WHAT YOU SHOULD DO ->
Show every line in the data below that contains the word "clicks", copying each line in full.

(RECORDS PROVIDED)

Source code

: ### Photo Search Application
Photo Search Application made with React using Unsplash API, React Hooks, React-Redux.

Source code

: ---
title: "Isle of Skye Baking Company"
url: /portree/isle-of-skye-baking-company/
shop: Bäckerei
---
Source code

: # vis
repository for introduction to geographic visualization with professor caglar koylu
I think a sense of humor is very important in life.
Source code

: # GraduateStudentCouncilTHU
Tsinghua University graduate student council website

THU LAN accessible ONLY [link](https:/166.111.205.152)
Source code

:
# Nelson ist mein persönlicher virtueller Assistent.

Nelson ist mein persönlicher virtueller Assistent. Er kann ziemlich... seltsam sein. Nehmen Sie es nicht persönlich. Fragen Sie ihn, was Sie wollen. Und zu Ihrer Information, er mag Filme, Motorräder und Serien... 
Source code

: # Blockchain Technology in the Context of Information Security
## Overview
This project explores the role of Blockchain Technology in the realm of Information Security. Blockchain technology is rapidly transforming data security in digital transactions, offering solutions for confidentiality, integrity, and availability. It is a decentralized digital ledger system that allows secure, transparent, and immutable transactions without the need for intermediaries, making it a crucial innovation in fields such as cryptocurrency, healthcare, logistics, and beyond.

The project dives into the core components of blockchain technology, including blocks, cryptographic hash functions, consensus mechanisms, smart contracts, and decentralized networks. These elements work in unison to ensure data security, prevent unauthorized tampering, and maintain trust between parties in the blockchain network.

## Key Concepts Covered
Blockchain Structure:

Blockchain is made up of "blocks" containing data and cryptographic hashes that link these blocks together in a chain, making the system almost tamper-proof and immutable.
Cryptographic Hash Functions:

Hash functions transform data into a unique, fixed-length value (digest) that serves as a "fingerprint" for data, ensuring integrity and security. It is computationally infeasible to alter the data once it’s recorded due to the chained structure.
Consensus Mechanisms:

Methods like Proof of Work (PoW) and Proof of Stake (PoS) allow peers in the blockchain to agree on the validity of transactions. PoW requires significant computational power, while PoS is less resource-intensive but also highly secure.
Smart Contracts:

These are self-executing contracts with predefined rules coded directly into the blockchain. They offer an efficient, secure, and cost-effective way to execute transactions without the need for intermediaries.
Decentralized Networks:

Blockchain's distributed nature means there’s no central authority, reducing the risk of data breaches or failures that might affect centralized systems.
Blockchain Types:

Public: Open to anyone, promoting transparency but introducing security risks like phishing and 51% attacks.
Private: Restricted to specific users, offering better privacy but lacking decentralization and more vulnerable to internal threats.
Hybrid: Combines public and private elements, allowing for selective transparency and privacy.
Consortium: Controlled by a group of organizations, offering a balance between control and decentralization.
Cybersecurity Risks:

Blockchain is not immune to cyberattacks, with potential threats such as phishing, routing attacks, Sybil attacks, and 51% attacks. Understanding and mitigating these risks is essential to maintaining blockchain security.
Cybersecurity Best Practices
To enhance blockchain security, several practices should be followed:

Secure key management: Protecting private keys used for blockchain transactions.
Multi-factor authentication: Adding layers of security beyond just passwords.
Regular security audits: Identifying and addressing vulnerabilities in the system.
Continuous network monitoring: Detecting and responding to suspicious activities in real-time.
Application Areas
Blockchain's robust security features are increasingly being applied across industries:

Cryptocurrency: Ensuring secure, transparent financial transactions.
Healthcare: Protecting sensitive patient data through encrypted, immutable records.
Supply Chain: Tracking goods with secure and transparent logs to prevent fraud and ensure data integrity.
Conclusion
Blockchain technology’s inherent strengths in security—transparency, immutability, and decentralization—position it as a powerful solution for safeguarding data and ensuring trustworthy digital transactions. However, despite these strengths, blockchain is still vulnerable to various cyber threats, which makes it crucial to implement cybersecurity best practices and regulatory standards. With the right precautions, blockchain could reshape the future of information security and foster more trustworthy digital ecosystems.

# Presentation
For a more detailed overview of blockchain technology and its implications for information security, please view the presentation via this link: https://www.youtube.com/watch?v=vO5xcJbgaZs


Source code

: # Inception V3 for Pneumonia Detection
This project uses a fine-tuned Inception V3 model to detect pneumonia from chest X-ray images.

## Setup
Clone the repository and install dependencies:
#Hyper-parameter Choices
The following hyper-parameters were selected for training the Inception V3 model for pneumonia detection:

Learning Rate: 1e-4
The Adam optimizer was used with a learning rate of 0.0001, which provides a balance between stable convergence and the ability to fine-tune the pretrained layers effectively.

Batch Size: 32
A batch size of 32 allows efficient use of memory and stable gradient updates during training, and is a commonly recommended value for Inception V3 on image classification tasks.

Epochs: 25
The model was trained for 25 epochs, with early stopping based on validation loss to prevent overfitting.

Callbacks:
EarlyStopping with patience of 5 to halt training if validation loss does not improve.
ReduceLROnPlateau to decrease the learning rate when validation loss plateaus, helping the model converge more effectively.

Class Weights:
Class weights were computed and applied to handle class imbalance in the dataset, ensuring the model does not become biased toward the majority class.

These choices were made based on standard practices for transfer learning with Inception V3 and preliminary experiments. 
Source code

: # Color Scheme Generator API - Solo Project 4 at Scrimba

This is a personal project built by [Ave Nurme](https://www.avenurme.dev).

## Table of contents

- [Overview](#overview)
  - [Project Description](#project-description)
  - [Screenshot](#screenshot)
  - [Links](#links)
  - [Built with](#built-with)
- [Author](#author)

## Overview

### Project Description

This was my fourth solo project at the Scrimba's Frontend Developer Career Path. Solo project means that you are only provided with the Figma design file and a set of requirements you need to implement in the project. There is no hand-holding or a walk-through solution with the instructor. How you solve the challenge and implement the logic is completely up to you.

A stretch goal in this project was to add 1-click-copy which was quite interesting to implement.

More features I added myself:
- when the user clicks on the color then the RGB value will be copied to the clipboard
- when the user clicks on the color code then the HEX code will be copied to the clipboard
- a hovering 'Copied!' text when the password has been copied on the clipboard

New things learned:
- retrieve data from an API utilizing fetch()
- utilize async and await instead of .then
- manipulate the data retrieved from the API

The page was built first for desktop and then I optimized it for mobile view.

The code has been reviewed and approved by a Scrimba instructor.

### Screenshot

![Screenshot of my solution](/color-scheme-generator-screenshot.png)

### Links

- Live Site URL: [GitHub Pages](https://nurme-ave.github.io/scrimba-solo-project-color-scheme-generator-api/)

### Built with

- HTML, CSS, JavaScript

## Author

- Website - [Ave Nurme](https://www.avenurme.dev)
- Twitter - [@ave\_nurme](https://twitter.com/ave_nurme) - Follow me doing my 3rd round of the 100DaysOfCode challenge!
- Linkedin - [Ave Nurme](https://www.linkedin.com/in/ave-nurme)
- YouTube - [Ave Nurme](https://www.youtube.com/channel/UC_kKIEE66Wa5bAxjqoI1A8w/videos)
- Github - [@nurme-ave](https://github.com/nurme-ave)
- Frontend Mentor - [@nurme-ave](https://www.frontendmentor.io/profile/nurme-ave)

(End RECORDS PROVIDED)

RESPONSE ->
- when the user clicks on the color then the RGB value will be copied to the clipboard
- when the user clicks on the color code then the HEX code will be copied to the clipboard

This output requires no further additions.